Bien qu’ils soient oubliés dans les chiffres, les adolescents sont aussi concernés par les violences conjugales. Réseaux sociaux, romantisation de la jalousie, manque de prévention… Les mineurs n’échappent pas à ce phénomène. 

Marion* a 17 ans. Malgré l’incertitude liée à la crise sanitaire, elle prépare son bac. Elle adore les matières littéraires. D’ailleurs, elle écrit beaucoup. Depuis toute petite. Ces derniers temps, l’écriture l’aide à se reconstruire, et à mettre des mots sur ce qu’elle a vécu : des violences conjugales.  

Les violences conjugales nous renvoient souvent à cette campagne de l’État montrant une femme en robe de mariée, avec un œil au beurre noir. D’ailleurs, on parle de violences faites aux femmes. Mais les filles en sont aussi victimes. Puisqu’elles ne peuvent se reconnaître dans les campagnes de prévention, elles ne s’imaginent pas être concernées.  

Marion est restée un peu moins d’un an avec Hugo*. Elle l’a rencontré au lycée, il avait deux ans de plus qu’elle, et elle a tout de suite pensé qu’il était l’homme parfait. Puis les insultes ont commencé : « Il s’énervait très rapidement pour un rien, cela pouvait partir d’un seul mot qui ne lui plaisait pas. » Un soir, en mars 2020, ils sont allés voir un match de football ensemble. Quand ils sont rentrés chez Marion, ils se sont disputés à propos d’une fourchette qu’elle ne voulait pas aller chercher. Il est parti s’isoler dans la chambre de Marion, puis il lui a annoncé qu’il partait. À ce moment-là, la soirée a basculé. « Il s’est énervé parce que je ne le retenais pas chez moi, et il a commencé à être violent. Au début, il m’a plaquée contre le mur, en m’étranglant. Il m’a jetée sur le lit, et il a jeté mes affaires dans la pièce : mon ordinateur, mon téléphone… Tout ce qu’il trouvait », raconte Marion.  

Marion était en état de choc : « Il était debout devant moi à me répéter que je méritais de me faire violer, que ça n’allait pas en rester là même s’il partait. » Plus tard dans la soirée, Hugo a attrapé un couteau de cuisine et se l’est mis sous la gorge. « Il a dit qu’il allait se suicider devant moi. Il a ensuite menacé de me tuer, et j’ai dû me battre avec lui pour récupérer le couteau. »  

Après cette soirée, Marion a quitté Hugo, puis s’est remise avec lui juste avant le premier confinement. « La violence physique s’est transformée en violence psychologique. Il m’appelait pour me dire qu’il allait se suicider, que son plus grand regret était de ne pas m’avoir tuée sous les coups… »  Leur histoire s’est terminée quand il y a mis fin en septembre, à son entrée dans les études supérieures. « L’emprise agit comme un barrage, explique Marion. On nous dit souvent “tu n’as qu’à le quitter”, mais on ne peut pas. »
☆ ☆ ☆ ☆ ☆ ☆ ☆
■ Consigne de travail 1: Recopiez le passage de l'article sur les violences conjugales chez les adolescents qui commence par « Marion* a 17 » et se poursuit jusqu'à « des violences conjugales. » inclus.
■ Consigne de travail 2: Convertissez en tableau Markdown les lignes des entrées, et elles seules, de la première ligne jusqu'à la ligne contenant « 38: (247, 253) », les deux bornes incluses. Le tableau comporte une colonne « N° » pour le numéro de rang et une colonne « Ligne » pour son texte, sans les lignes vides.
L'article et les entrées qui suivent n'ont aucun rapport entre eux.

■ Section des données:
☆ ☆ ☆ ☆ ☆ ☆ ☆
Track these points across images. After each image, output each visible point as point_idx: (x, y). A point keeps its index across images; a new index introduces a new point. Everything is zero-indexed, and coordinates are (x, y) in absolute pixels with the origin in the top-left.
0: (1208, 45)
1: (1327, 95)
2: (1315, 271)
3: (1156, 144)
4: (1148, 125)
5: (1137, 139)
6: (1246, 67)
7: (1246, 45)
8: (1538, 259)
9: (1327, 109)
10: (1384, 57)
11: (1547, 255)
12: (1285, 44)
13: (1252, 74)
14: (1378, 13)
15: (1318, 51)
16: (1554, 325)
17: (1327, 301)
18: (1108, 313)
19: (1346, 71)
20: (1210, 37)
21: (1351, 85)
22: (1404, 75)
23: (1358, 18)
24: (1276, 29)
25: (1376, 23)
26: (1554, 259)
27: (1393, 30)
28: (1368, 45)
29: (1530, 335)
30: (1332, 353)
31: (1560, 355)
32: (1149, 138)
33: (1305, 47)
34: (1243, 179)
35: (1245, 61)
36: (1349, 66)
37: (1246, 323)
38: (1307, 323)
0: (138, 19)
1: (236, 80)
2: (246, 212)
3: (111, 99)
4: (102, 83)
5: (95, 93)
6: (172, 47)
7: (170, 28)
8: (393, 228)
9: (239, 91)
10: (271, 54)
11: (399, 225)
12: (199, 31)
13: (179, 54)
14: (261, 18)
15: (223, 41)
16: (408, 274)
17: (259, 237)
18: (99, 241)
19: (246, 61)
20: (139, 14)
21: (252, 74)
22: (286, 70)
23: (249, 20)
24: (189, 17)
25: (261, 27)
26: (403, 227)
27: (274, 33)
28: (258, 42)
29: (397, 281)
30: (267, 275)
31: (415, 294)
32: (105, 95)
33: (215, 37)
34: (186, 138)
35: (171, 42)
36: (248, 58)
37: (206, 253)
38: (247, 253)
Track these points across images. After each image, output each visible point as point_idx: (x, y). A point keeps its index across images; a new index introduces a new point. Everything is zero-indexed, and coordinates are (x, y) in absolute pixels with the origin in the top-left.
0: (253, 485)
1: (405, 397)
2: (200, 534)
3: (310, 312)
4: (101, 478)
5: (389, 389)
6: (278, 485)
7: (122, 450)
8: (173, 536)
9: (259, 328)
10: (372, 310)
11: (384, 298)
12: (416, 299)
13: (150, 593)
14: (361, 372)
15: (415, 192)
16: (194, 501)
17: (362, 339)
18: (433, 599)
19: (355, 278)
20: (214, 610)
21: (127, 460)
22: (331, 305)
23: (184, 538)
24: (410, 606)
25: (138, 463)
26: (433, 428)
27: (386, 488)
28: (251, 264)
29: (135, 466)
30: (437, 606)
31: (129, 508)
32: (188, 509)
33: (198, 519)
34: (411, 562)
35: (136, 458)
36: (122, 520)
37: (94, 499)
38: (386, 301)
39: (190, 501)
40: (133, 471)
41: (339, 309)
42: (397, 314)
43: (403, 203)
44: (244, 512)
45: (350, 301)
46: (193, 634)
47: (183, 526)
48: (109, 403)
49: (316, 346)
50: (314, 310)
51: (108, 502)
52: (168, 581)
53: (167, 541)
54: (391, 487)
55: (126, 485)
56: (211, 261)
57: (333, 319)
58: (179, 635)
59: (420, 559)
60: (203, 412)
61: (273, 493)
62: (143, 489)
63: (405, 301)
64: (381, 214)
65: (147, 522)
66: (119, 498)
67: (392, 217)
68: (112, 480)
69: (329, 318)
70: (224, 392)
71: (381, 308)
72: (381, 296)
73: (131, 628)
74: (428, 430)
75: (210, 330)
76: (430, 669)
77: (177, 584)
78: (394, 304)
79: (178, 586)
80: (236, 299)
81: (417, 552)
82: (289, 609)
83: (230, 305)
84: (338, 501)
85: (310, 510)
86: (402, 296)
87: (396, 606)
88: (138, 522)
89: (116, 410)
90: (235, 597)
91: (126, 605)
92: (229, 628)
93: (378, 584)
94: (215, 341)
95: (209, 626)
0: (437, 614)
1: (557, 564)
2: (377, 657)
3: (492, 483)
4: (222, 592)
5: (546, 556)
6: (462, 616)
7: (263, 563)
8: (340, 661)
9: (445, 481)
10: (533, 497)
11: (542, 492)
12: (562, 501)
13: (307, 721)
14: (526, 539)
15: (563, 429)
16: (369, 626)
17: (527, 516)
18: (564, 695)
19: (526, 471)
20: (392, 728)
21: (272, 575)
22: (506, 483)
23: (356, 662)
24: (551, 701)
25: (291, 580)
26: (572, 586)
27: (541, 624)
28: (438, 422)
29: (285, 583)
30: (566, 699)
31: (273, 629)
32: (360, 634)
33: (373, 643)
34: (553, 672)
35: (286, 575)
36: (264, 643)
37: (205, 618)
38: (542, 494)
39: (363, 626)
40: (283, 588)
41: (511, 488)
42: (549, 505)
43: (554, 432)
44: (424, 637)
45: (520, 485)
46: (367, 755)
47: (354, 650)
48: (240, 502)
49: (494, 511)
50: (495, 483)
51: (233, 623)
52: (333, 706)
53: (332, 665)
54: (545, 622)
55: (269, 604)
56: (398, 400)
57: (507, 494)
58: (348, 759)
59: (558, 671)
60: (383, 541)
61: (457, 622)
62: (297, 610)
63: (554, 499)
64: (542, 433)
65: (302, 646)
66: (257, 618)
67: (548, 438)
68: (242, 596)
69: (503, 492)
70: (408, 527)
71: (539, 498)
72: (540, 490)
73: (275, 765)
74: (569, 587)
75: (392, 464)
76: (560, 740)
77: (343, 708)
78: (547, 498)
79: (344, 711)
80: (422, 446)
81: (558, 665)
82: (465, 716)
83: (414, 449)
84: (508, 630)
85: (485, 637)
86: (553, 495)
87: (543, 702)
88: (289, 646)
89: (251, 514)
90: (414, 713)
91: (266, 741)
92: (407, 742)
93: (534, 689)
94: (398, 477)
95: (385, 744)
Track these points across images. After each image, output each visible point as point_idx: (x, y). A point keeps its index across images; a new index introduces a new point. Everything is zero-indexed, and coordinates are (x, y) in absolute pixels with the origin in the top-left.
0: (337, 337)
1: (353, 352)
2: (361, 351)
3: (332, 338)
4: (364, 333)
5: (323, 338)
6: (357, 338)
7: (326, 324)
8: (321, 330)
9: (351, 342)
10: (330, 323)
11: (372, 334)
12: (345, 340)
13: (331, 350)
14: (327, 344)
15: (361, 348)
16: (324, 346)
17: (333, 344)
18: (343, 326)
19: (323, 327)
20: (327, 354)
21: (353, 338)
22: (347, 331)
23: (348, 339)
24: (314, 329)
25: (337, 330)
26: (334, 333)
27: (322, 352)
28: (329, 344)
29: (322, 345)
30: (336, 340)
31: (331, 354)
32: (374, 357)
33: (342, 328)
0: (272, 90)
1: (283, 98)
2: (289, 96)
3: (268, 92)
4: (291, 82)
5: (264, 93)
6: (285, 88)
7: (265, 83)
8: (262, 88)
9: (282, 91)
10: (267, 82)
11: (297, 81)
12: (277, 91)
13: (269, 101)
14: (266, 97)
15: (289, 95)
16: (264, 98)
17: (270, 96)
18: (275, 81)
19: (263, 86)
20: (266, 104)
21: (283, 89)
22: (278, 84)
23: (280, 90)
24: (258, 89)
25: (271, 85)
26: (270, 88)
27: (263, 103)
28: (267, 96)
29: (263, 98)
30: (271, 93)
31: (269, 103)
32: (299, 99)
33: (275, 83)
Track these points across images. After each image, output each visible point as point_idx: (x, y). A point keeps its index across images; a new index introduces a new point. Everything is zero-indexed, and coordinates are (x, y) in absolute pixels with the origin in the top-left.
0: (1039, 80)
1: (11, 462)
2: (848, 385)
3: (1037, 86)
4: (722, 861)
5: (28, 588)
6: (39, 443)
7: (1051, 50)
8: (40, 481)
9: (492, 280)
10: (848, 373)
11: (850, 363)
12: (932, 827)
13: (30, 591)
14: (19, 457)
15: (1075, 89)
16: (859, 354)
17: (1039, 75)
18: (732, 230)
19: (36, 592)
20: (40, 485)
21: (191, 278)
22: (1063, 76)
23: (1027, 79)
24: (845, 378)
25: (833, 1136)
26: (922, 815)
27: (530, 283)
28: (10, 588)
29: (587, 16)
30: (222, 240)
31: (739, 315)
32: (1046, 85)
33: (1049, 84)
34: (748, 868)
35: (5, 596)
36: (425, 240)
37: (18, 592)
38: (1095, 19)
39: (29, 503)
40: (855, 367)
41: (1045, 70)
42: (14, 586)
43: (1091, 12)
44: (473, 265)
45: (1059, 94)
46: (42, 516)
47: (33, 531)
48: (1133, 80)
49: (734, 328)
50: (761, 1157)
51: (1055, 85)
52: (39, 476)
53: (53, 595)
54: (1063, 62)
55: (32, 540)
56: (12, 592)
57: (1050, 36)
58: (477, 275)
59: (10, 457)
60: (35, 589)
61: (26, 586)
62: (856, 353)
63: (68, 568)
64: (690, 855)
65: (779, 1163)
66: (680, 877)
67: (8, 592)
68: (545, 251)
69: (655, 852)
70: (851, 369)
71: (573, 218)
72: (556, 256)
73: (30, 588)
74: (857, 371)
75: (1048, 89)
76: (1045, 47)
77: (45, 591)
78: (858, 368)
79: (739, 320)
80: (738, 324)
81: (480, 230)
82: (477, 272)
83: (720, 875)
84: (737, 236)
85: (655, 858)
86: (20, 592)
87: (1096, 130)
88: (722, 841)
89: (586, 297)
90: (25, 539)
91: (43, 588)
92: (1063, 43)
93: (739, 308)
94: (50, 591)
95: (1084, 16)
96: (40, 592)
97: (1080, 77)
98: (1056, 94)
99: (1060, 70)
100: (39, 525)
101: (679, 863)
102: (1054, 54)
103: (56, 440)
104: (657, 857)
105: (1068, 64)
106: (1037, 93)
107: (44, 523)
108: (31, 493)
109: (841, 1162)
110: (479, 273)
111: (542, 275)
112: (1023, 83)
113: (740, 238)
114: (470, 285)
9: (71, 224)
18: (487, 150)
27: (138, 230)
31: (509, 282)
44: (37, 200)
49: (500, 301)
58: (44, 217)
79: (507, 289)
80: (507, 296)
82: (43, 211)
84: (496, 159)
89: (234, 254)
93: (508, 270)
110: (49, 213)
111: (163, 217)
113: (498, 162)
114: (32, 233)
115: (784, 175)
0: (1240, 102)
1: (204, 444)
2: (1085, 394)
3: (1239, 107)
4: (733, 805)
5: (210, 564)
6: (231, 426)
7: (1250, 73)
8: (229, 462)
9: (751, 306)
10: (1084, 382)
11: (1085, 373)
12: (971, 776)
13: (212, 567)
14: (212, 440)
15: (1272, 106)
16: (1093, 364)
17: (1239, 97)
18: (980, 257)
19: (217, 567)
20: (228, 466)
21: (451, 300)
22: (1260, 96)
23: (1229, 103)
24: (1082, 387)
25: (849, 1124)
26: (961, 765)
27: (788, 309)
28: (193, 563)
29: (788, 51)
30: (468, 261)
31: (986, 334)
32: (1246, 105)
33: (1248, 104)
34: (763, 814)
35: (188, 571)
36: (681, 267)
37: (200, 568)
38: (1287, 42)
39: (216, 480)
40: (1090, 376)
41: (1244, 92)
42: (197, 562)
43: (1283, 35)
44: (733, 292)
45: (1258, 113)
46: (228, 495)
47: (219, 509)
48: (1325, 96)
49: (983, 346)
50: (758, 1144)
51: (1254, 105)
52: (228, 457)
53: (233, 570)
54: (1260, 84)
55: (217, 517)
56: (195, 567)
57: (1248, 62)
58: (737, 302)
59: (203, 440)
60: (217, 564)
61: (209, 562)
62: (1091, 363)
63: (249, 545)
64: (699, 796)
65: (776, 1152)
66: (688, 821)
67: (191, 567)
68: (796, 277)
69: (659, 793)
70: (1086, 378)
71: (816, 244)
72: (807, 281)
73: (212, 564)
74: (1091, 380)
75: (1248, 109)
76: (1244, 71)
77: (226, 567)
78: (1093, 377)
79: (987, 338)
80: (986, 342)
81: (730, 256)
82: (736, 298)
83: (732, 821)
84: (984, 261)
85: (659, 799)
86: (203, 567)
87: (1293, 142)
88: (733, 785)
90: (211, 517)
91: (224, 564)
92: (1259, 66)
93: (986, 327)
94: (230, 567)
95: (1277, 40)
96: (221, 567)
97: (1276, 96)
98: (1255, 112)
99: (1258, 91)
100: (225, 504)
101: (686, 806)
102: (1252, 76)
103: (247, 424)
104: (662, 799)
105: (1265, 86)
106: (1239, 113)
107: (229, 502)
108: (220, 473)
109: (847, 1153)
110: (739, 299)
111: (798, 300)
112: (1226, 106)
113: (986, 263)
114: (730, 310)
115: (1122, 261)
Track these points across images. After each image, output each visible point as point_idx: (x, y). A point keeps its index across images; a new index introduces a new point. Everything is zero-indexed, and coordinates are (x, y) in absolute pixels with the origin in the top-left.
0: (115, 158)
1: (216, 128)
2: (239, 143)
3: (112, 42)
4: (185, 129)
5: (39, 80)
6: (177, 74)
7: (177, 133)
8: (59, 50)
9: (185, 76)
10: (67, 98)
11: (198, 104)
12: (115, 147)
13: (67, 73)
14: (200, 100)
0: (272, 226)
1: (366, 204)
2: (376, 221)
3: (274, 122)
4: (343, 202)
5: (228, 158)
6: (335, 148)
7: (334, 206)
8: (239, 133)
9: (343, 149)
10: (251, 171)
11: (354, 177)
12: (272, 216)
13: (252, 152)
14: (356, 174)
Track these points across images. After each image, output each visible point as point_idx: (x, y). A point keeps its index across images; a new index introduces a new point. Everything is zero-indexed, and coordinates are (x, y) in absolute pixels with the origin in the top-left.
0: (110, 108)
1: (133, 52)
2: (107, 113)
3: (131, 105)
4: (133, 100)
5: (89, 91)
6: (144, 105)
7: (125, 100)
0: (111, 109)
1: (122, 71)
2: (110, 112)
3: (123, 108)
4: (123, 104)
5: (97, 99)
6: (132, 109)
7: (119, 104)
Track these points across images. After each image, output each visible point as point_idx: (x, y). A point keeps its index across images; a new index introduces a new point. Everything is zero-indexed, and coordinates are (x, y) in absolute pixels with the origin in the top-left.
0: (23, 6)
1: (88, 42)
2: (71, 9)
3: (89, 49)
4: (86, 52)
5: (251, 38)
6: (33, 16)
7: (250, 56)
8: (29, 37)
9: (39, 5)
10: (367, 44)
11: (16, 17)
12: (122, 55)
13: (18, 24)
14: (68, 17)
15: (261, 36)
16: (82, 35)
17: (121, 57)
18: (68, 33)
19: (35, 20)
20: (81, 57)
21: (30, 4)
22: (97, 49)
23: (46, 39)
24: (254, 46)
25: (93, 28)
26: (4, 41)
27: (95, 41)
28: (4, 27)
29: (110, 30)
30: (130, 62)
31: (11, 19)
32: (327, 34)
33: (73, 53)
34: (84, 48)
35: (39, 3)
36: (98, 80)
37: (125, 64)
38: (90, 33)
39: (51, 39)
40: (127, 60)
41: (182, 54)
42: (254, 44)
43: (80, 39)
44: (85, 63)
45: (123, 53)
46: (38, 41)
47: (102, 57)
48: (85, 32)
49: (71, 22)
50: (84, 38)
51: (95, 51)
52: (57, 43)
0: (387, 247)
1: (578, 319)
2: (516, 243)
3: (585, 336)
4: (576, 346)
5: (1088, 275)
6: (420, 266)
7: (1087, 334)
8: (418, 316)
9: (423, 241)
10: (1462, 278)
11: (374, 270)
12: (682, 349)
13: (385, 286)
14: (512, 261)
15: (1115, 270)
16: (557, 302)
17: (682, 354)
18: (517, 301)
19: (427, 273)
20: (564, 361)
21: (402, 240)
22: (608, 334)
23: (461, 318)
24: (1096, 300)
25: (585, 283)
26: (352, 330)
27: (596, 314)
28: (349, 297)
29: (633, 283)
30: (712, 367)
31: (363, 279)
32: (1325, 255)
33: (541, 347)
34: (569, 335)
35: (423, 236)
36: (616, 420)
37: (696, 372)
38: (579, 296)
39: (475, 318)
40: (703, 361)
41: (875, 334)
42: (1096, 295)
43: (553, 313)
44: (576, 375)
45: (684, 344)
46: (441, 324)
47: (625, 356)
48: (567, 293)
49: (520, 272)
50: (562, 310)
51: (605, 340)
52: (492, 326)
☆ ☆ ☆ ☆ ☆ ☆ ☆
■ Résultat attendu 1:
Marion* a 17 ans. Malgré l’incertitude liée à la crise sanitaire, elle prépare son bac. Elle adore les matières littéraires. D’ailleurs, elle écrit beaucoup. Depuis toute petite. Ces derniers temps, l’écriture l’aide à se reconstruire, et à mettre des mots sur ce qu’elle a vécu : des violences conjugales.

■ Résultat attendu 2:
| N° | Ligne |
|---|---|
| 1 | Track these points across images. After each image, output each visible point as point_idx: (x, y). A point keeps its index across images; a new index introduces a new point. Everything is zero-indexed, and coordinates are (x, y) in absolute pixels with the origin in the top-left. |
| 2 | 0: (1208, 45) |
| 3 | 1: (1327, 95) |
| 4 | 2: (1315, 271) |
| 5 | 3: (1156, 144) |
| 6 | 4: (1148, 125) |
| 7 | 5: (1137, 139) |
| 8 | 6: (1246, 67) |
| 9 | 7: (1246, 45) |
| 10 | 8: (1538, 259) |
| 11 | 9: (1327, 109) |
| 12 | 10: (1384, 57) |
| 13 | 11: (1547, 255) |
| 14 | 12: (1285, 44) |
| 15 | 13: (1252, 74) |
| 16 | 14: (1378, 13) |
| 17 | 15: (1318, 51) |
| 18 | 16: (1554, 325) |
| 19 | 17: (1327, 301) |
| 20 | 18: (1108, 313) |
| 21 | 19: (1346, 71) |
| 22 | 20: (1210, 37) |
| 23 | 21: (1351, 85) |
| 24 | 22: (1404, 75) |
| 25 | 23: (1358, 18) |
| 26 | 24: (1276, 29) |
| 27 | 25: (1376, 23) |
| 28 | 26: (1554, 259) |
| 29 | 27: (1393, 30) |
| 30 | 28: (1368, 45) |
| 31 | 29: (1530, 335) |
| 32 | 30: (1332, 353) |
| 33 | 31: (1560, 355) |
| 34 | 32: (1149, 138) |
| 35 | 33: (1305, 47) |
| 36 | 34: (1243, 179) |
| 37 | 35: (1245, 61) |
| 38 | 36: (1349, 66) |
| 39 | 37: (1246, 323) |
| 40 | 38: (1307, 323) |
| 41 | 0: (138, 19) |
| 42 | 1: (236, 80) |
| 43 | 2: (246, 212) |
| 44 | 3: (111, 99) |
| 45 | 4: (102, 83) |
| 46 | 5: (95, 93) |
| 47 | 6: (172, 47) |
| 48 | 7: (170, 28) |
| 49 | 8: (393, 228) |
| 50 | 9: (239, 91) |
| 51 | 10: (271, 54) |
| 52 | 11: (399, 225) |
| 53 | 12: (199, 31) |
| 54 | 13: (179, 54) |
| 55 | 14: (261, 18) |
| 56 | 15: (223, 41) |
| 57 | 16: (408, 274) |
| 58 | 17: (259, 237) |
| 59 | 18: (99, 241) |
| 60 | 19: (246, 61) |
| 61 | 20: (139, 14) |
| 62 | 21: (252, 74) |
| 63 | 22: (286, 70) |
| 64 | 23: (249, 20) |
| 65 | 24: (189, 17) |
| 66 | 25: (261, 27) |
| 67 | 26: (403, 227) |
| 68 | 27: (274, 33) |
| 69 | 28: (258, 42) |
| 70 | 29: (397, 281) |
| 71 | 30: (267, 275) |
| 72 | 31: (415, 294) |
| 73 | 32: (105, 95) |
| 74 | 33: (215, 37) |
| 75 | 34: (186, 138) |
| 76 | 35: (171, 42) |
| 77 | 36: (248, 58) |
| 78 | 37: (206, 253) |
| 79 | 38: (247, 253) |